At this point in the season, McPherson said he is not leaning toward going for Fox’s jugular by placing Dancing With the Stars in March directly against Idol. “We are trying to rebuild this network night by night, like we did this season with Thursdays,” he said.

While moving Grey’s Anatomy from 10 p.m. Sundays to Thursdays at 9 has not increased that show’s 18-49 rating (8.3), it has given the ABC sales department a big-ticket show to lure big-spending movie and retail advertisers. McPherson’s other decision, moving Ugly Betty from its originally planned 8 p.m. Friday at 8 slot to Thursdays at 8 has resulted in the show producing a 4.2 18-49 rating, much higher than it would have done on Friday.

Not all has been smooth for ABC. Only two of the eight new shows ABC has put on can be considered keepers for next season (Ugly Betty and Brothers & Sisters). But Starcom’s Armando believes the network can follow a similar pattern to CBS, which took nearly a decade to rebuild itself. “It’s about finding a few pieces a year,” Armando said. “Little by little, ABC will move toward the stability that CBS now has, but it can’t be done in one or two seasons.”

McPherson does acknowledge that how the network finishes the season in the 18-49 race will depend heavily on Lost. “We are hoping 16 first-run, back-to-back episodes will help us” draw a larger audience, he said. He added that when the series returns, it would drill deeper back into the core storyline.
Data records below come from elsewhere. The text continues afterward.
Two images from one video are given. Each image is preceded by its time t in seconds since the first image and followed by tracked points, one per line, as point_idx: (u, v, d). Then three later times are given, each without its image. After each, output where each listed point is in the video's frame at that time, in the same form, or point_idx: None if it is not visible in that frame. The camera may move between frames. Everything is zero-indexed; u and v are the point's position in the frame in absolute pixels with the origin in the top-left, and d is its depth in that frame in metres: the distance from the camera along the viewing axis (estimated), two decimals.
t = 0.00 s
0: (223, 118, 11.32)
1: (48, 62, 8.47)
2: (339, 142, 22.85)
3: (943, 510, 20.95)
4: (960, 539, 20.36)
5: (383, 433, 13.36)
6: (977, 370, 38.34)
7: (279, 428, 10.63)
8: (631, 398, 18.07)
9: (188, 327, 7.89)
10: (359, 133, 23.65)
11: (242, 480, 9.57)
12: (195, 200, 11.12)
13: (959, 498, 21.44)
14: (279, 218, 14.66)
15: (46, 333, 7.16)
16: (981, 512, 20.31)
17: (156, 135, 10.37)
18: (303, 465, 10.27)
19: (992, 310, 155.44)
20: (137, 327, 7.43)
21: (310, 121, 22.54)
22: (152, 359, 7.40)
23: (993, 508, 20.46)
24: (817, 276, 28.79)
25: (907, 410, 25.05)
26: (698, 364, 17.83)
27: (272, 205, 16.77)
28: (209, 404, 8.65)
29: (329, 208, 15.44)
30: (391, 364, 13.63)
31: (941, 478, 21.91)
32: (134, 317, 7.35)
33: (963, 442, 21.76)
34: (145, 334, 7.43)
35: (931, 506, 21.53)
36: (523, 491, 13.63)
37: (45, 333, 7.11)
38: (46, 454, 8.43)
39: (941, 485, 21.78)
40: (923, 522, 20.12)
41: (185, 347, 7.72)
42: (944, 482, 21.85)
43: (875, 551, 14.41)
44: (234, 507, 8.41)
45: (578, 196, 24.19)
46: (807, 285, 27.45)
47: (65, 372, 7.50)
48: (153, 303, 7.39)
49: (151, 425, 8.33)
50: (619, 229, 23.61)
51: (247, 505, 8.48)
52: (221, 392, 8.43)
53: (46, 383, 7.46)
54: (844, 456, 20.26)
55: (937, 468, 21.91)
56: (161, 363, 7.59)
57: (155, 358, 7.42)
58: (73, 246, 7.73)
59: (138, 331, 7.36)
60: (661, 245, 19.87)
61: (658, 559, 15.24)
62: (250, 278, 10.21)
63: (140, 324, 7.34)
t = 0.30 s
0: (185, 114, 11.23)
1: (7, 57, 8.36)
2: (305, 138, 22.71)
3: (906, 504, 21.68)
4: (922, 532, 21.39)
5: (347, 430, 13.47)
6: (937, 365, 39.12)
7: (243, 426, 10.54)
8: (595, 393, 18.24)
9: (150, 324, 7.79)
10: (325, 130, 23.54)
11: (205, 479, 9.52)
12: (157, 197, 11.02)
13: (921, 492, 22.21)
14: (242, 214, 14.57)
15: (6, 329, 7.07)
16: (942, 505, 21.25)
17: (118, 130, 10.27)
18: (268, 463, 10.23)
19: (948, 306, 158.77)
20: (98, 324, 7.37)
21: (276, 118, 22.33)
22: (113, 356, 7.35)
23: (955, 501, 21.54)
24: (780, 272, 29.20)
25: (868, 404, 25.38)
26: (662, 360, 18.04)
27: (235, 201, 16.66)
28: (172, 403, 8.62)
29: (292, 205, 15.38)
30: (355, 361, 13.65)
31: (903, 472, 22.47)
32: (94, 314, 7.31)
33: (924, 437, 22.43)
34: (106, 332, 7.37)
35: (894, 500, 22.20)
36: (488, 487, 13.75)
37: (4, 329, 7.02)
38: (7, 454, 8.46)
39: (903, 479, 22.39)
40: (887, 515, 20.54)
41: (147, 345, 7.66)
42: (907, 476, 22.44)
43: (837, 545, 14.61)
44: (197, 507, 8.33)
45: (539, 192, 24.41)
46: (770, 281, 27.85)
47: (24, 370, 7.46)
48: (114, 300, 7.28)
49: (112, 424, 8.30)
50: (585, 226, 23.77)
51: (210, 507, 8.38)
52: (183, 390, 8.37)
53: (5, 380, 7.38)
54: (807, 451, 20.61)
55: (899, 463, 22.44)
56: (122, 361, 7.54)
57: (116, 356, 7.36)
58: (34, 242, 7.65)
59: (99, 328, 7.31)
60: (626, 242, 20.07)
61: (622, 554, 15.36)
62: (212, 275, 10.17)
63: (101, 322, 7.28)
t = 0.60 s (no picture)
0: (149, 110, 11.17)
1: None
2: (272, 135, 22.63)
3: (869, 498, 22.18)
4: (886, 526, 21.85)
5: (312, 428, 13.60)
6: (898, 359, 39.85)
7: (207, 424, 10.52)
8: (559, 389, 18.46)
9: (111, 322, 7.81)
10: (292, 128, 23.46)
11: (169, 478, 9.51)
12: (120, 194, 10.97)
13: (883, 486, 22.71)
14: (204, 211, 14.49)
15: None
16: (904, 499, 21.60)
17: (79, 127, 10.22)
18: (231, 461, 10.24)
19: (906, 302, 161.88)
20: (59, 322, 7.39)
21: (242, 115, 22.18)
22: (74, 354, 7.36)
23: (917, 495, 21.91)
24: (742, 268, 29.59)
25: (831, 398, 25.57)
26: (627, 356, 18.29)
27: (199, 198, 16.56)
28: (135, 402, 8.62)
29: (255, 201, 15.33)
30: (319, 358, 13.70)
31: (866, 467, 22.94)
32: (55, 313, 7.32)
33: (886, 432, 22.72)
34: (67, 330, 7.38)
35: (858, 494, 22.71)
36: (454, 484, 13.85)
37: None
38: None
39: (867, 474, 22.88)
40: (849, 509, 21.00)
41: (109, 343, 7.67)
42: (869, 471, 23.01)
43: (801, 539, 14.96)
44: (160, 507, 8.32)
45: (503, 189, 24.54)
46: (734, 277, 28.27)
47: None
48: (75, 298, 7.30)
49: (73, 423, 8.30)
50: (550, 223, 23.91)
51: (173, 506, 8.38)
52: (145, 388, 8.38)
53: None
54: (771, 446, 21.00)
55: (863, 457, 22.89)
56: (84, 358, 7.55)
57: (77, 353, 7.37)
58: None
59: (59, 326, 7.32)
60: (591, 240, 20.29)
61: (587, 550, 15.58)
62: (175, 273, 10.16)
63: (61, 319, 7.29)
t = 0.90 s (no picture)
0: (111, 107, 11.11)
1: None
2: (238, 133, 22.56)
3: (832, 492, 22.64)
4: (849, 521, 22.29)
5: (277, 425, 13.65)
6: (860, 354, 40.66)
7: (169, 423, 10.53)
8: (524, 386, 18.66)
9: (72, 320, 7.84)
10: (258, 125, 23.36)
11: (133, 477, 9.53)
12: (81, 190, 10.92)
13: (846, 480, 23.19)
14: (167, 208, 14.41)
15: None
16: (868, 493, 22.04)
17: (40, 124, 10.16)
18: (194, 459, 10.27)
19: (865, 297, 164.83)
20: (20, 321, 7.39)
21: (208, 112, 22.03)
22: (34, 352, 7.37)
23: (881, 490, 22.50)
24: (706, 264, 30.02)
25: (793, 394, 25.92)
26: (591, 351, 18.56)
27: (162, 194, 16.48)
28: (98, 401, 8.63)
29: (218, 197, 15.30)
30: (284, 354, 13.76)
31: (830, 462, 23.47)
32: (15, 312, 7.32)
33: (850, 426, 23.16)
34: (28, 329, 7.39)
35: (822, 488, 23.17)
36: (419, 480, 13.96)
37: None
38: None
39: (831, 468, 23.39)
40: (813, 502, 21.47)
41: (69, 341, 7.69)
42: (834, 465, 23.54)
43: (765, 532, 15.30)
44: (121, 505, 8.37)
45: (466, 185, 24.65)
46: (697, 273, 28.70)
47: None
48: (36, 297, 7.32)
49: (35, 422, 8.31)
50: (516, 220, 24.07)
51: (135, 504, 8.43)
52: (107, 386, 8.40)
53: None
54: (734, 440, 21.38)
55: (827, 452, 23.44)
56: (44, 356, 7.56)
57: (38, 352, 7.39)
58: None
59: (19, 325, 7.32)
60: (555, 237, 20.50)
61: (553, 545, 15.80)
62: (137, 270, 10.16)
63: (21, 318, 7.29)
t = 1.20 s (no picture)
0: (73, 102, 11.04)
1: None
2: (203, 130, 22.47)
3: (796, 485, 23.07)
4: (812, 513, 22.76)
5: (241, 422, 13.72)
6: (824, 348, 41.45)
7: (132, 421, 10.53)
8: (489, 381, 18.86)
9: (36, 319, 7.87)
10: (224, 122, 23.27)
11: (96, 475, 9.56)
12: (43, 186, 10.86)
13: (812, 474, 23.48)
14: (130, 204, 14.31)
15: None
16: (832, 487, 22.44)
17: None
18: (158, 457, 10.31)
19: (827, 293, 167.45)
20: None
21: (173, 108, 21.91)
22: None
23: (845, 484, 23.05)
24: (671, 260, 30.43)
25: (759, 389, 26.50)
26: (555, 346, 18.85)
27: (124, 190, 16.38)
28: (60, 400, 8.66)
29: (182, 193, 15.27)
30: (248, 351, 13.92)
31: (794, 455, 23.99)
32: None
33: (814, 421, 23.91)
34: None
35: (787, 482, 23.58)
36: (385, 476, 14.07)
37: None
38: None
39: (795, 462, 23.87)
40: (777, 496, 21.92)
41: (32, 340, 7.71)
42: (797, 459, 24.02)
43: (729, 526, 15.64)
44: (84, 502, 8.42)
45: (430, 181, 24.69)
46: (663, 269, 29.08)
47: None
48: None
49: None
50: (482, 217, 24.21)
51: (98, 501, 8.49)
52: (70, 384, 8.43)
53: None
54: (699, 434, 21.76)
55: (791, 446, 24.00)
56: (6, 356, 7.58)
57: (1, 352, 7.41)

Until Lost and Dancing return on ABC, CBS’ Kahl believes his net can make tracks. “Where the other networks will struggle in December and January with their serialized repeats, our procedurals tend to repeat remarkably strong,” said Kahl. But he stopped short of predicting an 18-49 victory for the season. “It’s nice to be in the 18-49 mix, but our main goal is still to win 25-54. If our 25-54 numbers are doing as well as we hope, then our 18-49 numbers will make us competitive.”